THE TASK: Once you find the line containing "Page size: 1275x1650.", please retype it and every line after it to the end of the entries, exactly and with nothing added.
■ ■ ■ ■ ■
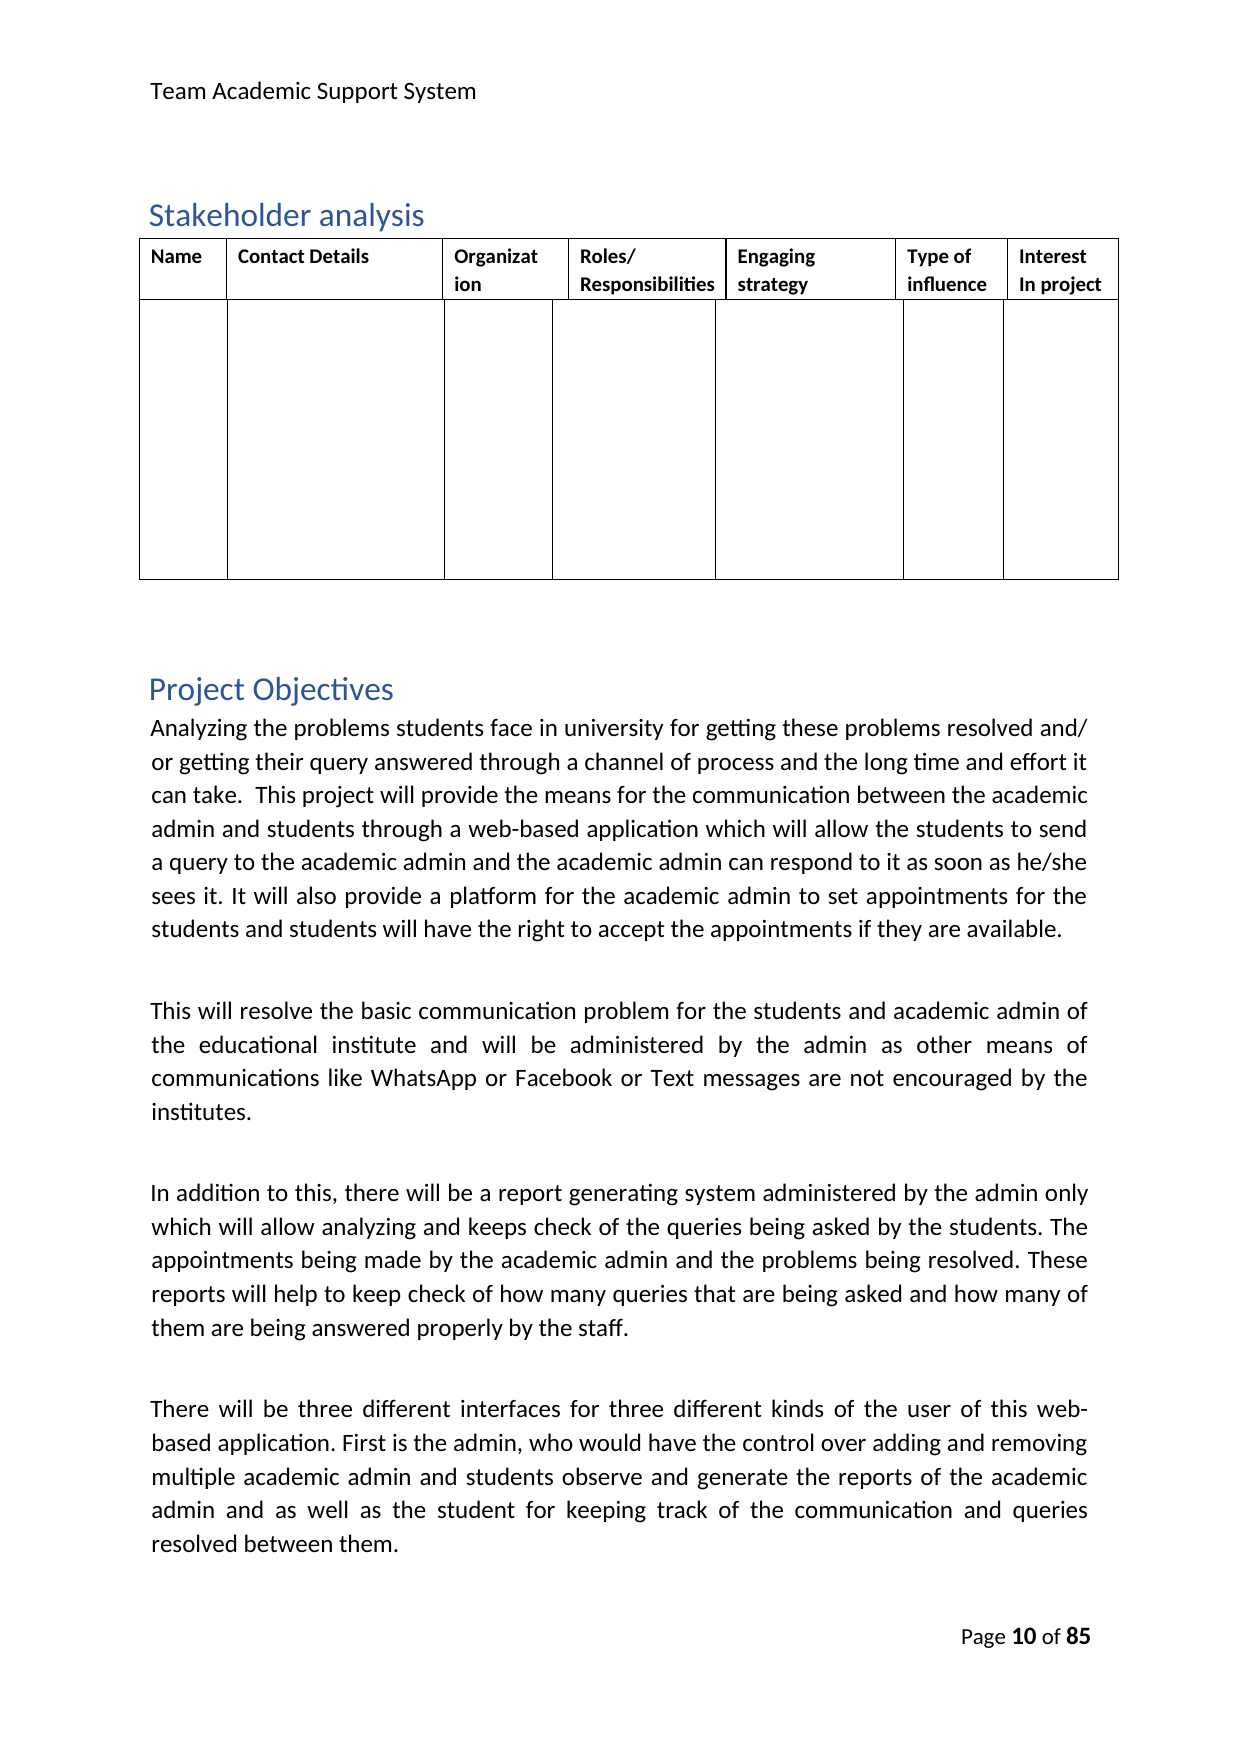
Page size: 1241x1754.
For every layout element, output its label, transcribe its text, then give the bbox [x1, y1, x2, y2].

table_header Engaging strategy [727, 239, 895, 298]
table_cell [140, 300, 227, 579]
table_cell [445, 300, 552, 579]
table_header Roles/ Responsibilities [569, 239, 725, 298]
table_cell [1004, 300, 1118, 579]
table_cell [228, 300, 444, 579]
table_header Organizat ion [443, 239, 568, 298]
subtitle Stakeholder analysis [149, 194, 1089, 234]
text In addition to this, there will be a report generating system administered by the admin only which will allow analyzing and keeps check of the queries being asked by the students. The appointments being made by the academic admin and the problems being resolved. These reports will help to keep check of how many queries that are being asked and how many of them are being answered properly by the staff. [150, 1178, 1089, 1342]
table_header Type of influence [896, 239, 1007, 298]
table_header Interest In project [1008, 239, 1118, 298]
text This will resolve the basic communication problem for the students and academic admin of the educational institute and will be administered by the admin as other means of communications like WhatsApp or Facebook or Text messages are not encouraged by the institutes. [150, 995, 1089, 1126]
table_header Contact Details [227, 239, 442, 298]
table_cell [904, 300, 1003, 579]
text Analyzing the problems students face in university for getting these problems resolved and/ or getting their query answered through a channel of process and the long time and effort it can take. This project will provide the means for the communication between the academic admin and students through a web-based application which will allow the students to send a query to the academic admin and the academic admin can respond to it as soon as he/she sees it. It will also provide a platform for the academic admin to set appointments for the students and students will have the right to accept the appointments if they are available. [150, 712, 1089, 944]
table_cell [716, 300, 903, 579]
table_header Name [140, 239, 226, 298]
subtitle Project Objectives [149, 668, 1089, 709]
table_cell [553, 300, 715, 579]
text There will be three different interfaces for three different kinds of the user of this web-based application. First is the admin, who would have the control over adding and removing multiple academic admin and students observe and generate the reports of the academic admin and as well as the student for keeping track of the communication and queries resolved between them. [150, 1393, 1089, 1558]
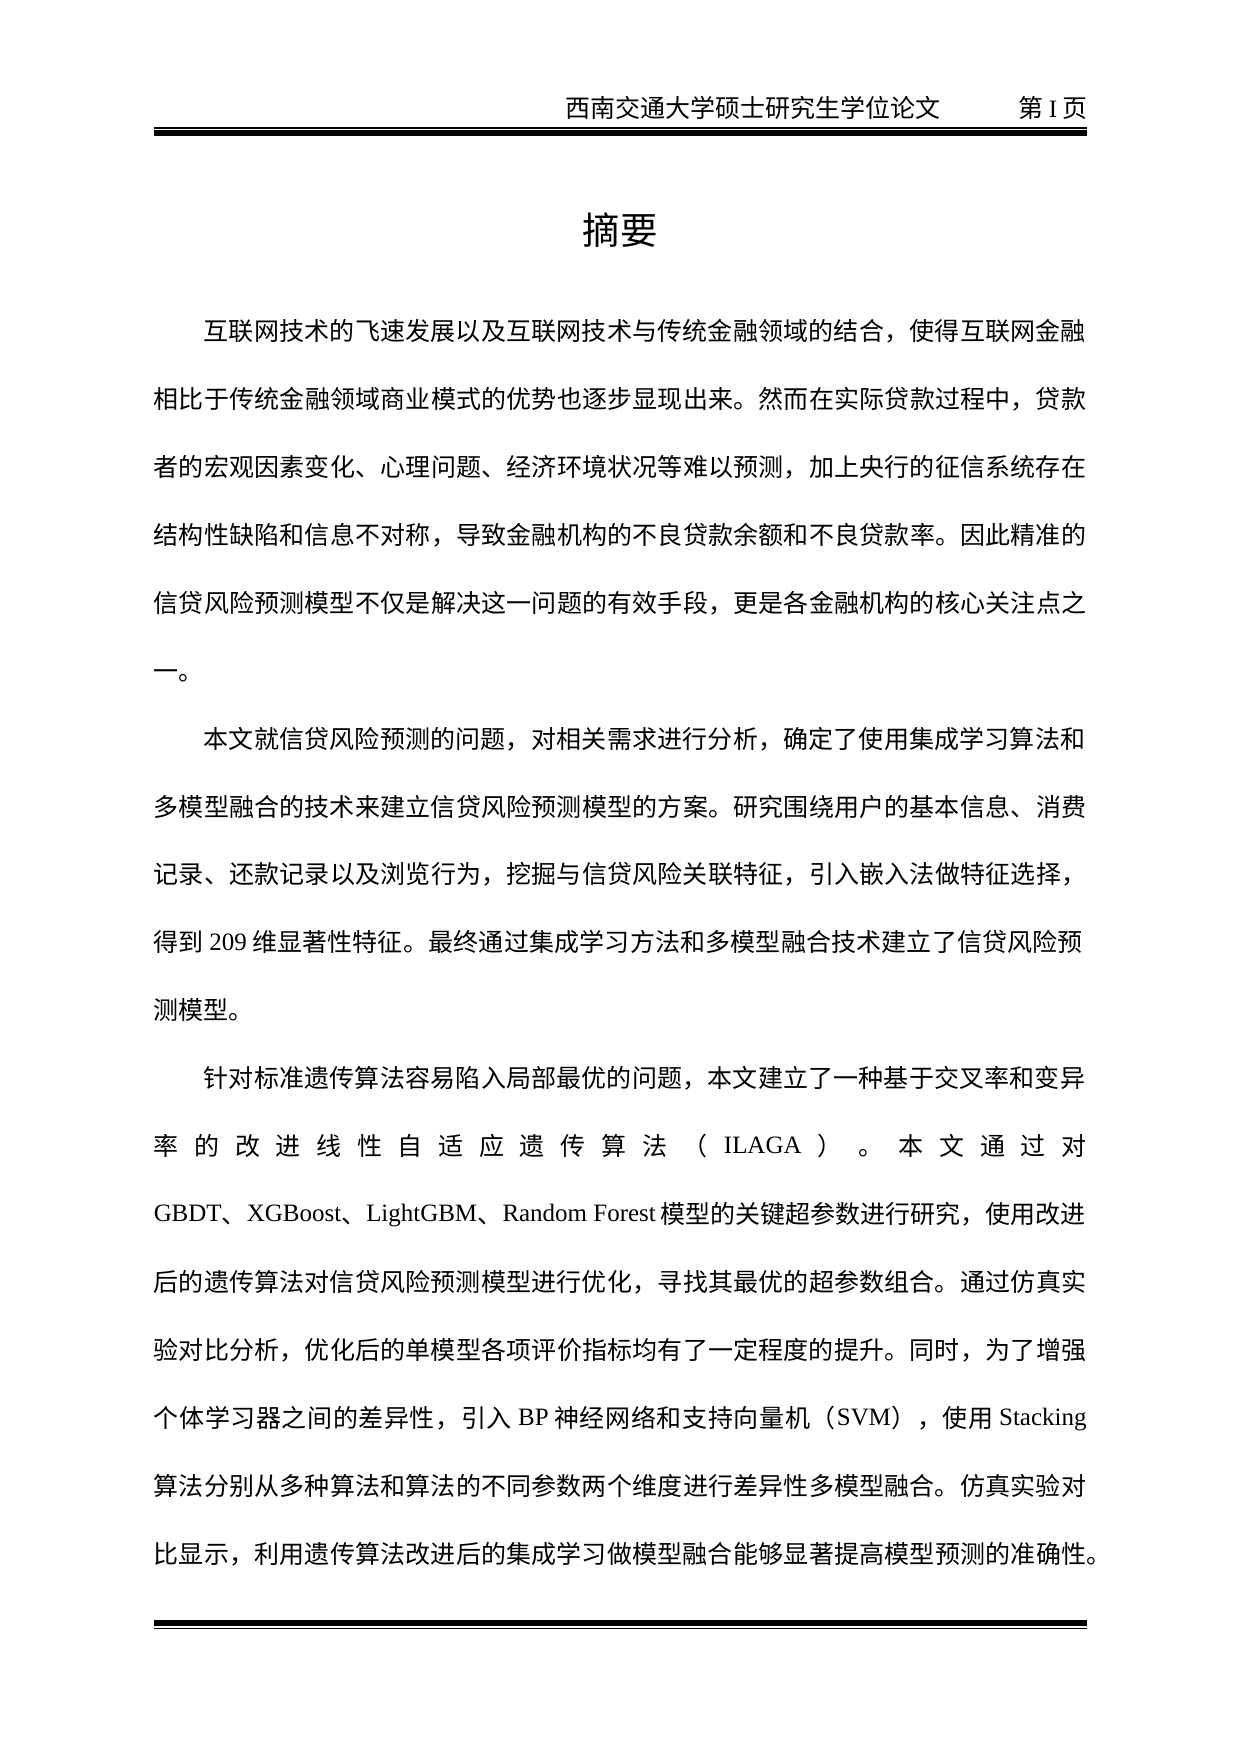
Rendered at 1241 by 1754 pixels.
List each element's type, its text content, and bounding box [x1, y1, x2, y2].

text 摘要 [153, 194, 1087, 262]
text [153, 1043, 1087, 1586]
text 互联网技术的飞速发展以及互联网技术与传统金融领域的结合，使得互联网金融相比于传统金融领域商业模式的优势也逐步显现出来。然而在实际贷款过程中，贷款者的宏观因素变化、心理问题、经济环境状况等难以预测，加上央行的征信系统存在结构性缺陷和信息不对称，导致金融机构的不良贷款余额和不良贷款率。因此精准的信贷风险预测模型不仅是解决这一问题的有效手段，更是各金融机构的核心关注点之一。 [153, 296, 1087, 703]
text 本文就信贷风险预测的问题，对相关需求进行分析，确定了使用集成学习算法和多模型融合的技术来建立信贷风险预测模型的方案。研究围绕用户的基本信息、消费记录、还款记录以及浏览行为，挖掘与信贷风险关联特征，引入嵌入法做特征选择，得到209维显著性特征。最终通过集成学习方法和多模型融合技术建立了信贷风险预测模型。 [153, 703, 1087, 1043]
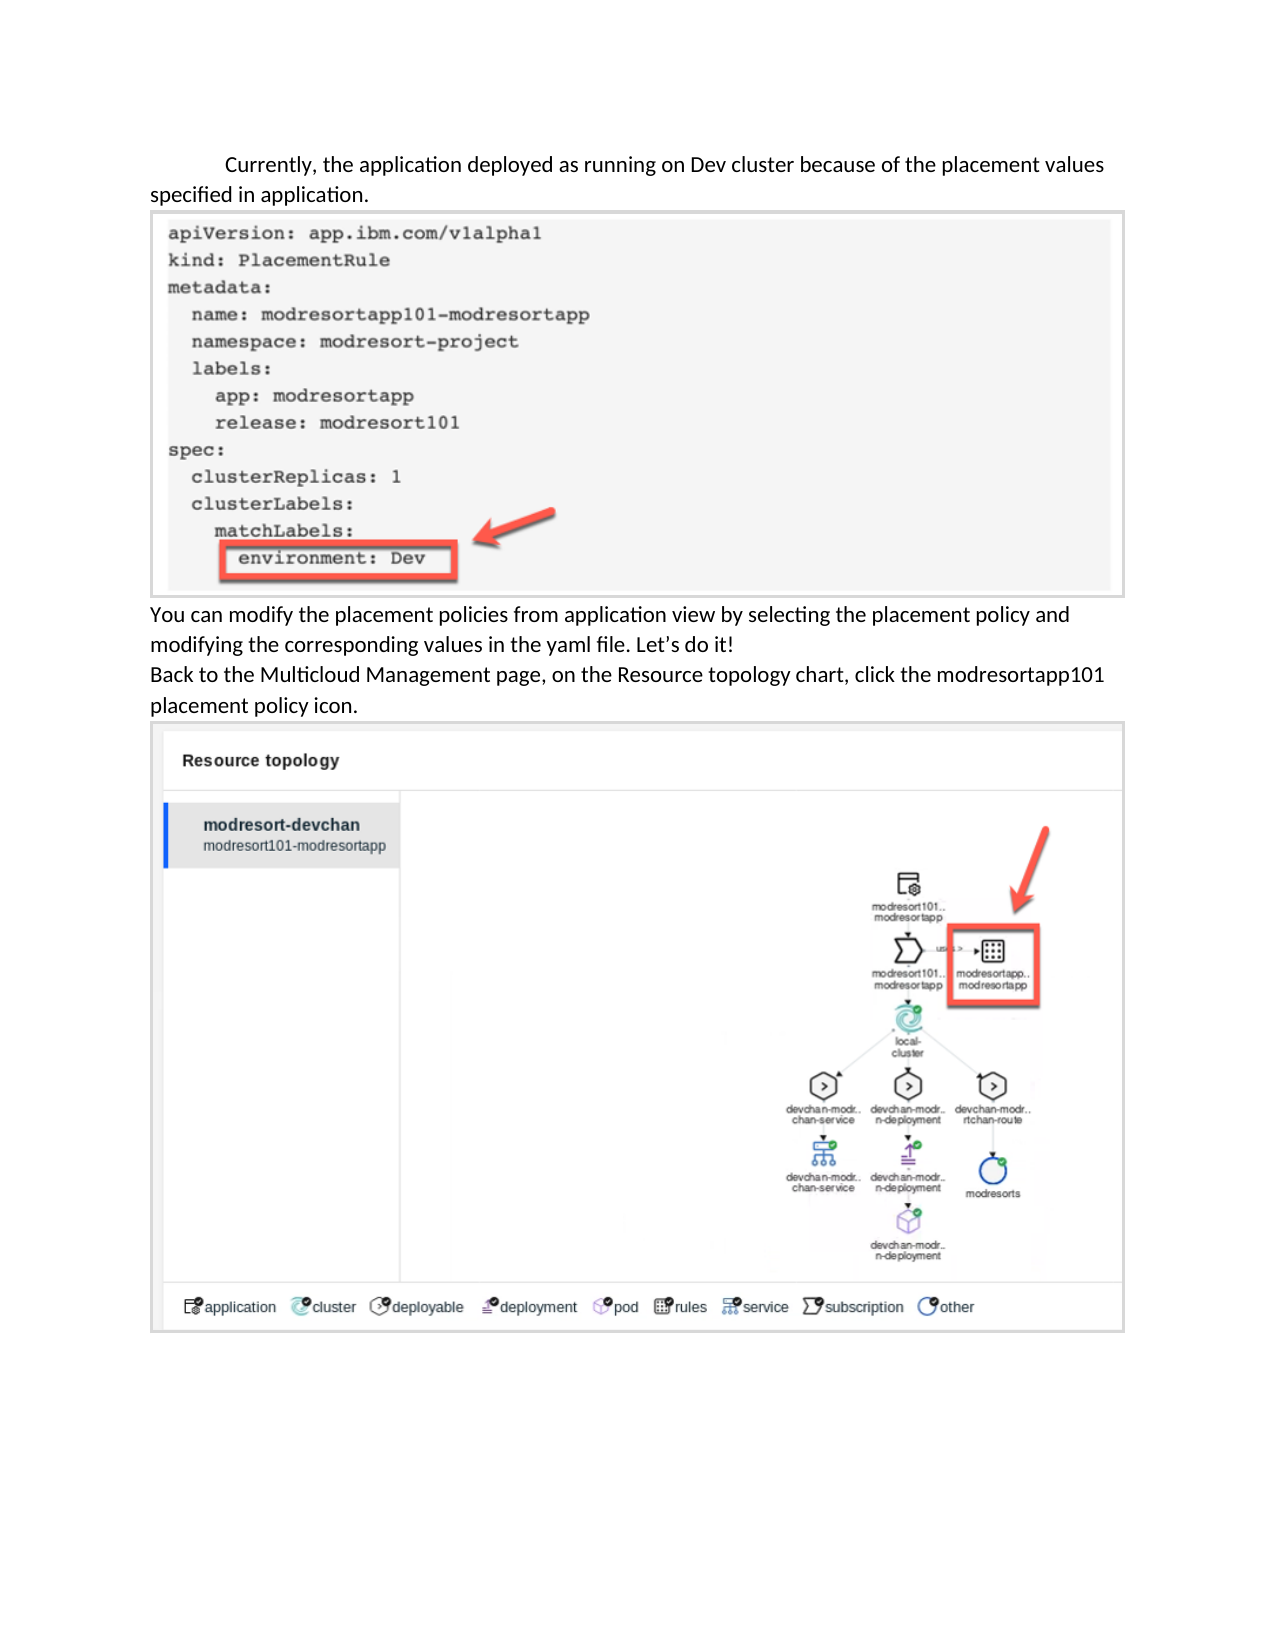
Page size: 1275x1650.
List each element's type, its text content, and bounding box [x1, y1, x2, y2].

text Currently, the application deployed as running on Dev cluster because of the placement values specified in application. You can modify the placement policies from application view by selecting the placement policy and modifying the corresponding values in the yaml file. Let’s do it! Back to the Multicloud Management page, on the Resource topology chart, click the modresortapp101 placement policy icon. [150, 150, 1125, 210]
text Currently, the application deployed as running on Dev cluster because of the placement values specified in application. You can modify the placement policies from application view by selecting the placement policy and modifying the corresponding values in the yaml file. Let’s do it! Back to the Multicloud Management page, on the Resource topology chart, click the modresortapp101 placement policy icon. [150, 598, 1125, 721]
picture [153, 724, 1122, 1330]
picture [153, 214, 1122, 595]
■ ■ ■ ■ ■
ANSWER BELOW:
Page size: 1275x1650.
List each element's type, its text content, and bounding box [x1, y1, x2, y2].

text Currently, the application deployed as running on Dev cluster because of the placement values specified in application. You can modify the placement policies from application view by selecting the placement policy and modifying the corresponding values in the yaml file. Let’s do it! Back to the Multicloud Management page, on the Resource topology chart, click the modresortapp101 placement policy icon. [150, 150, 1125, 210]
text Currently, the application deployed as running on Dev cluster because of the placement values specified in application. You can modify the placement policies from application view by selecting the placement policy and modifying the corresponding values in the yaml file. Let’s do it! Back to the Multicloud Management page, on the Resource topology chart, click the modresortapp101 placement policy icon. [150, 598, 1125, 721]
picture [153, 724, 1122, 1330]
picture [153, 214, 1122, 595]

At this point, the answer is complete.